Before and after room images:
*** Block opens ***
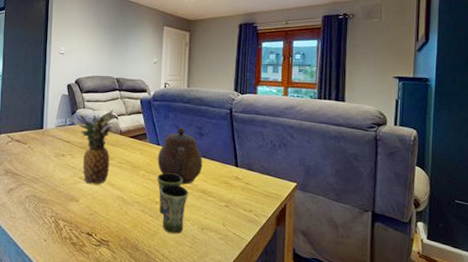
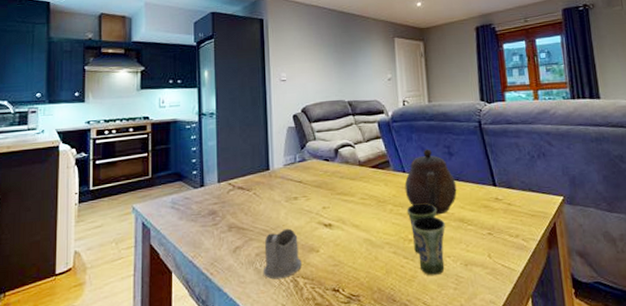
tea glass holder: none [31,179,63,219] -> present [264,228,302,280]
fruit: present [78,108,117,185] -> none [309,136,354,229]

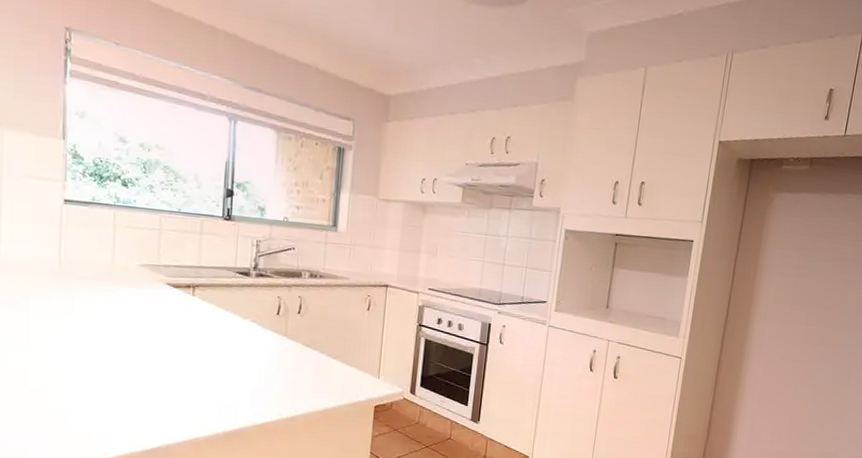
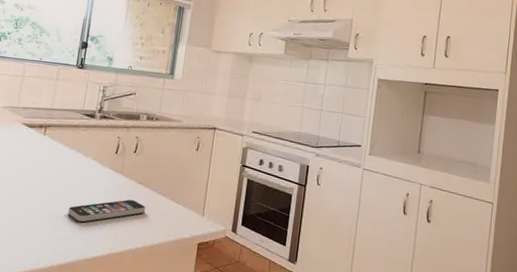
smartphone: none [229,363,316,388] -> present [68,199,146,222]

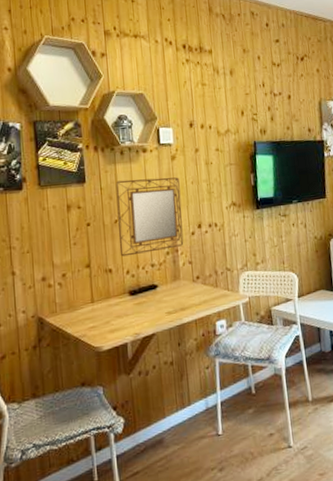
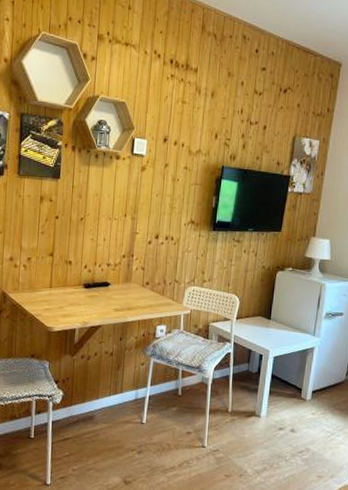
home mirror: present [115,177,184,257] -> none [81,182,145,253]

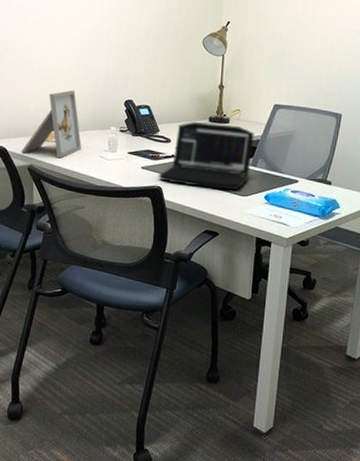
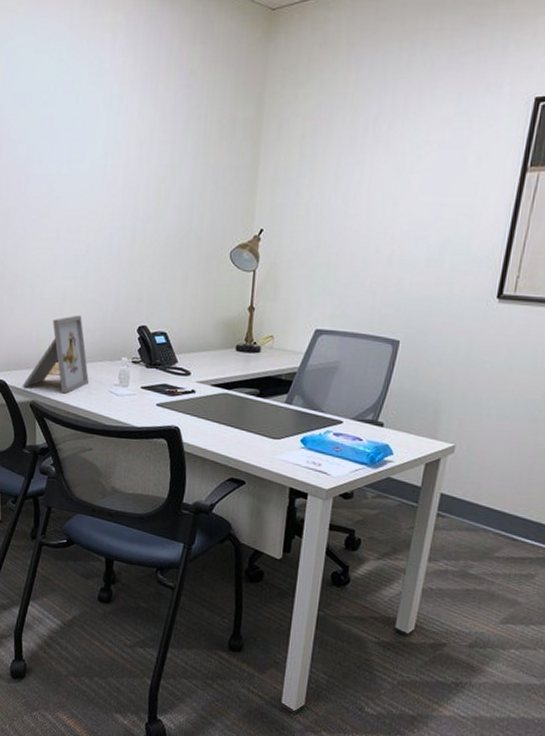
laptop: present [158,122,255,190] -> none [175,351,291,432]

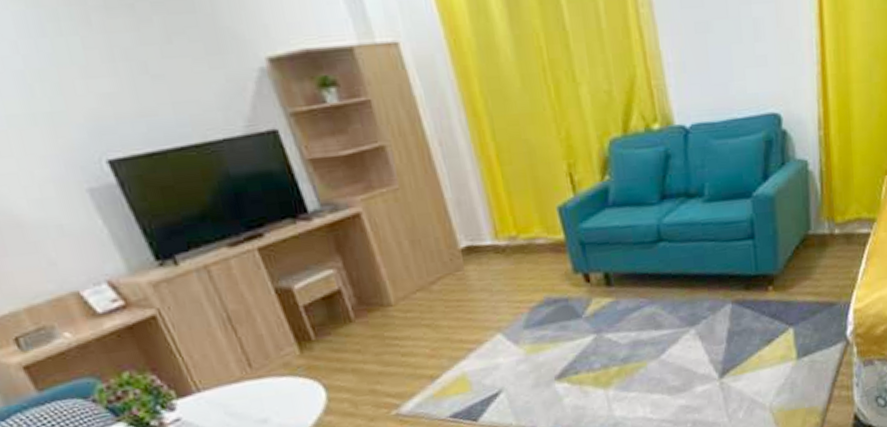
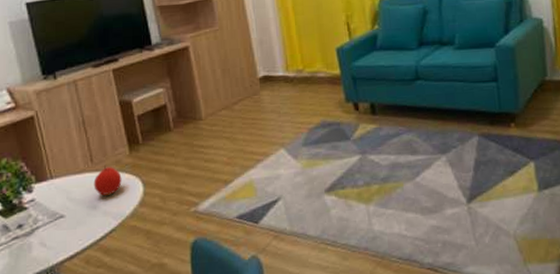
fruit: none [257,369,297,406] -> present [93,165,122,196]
*** Block closes ***
→ **WORK TO BE COMPLETED**: Print the records above verbatim, pictures excluded.

→ **RESULT**:
tea glass holder: none [31,179,63,219] -> present [264,228,302,280]
fruit: present [78,108,117,185] -> none [309,136,354,229]

smartphone: none [229,363,316,388] -> present [68,199,146,222]

home mirror: present [115,177,184,257] -> none [81,182,145,253]

laptop: present [158,122,255,190] -> none [175,351,291,432]

fruit: none [257,369,297,406] -> present [93,165,122,196]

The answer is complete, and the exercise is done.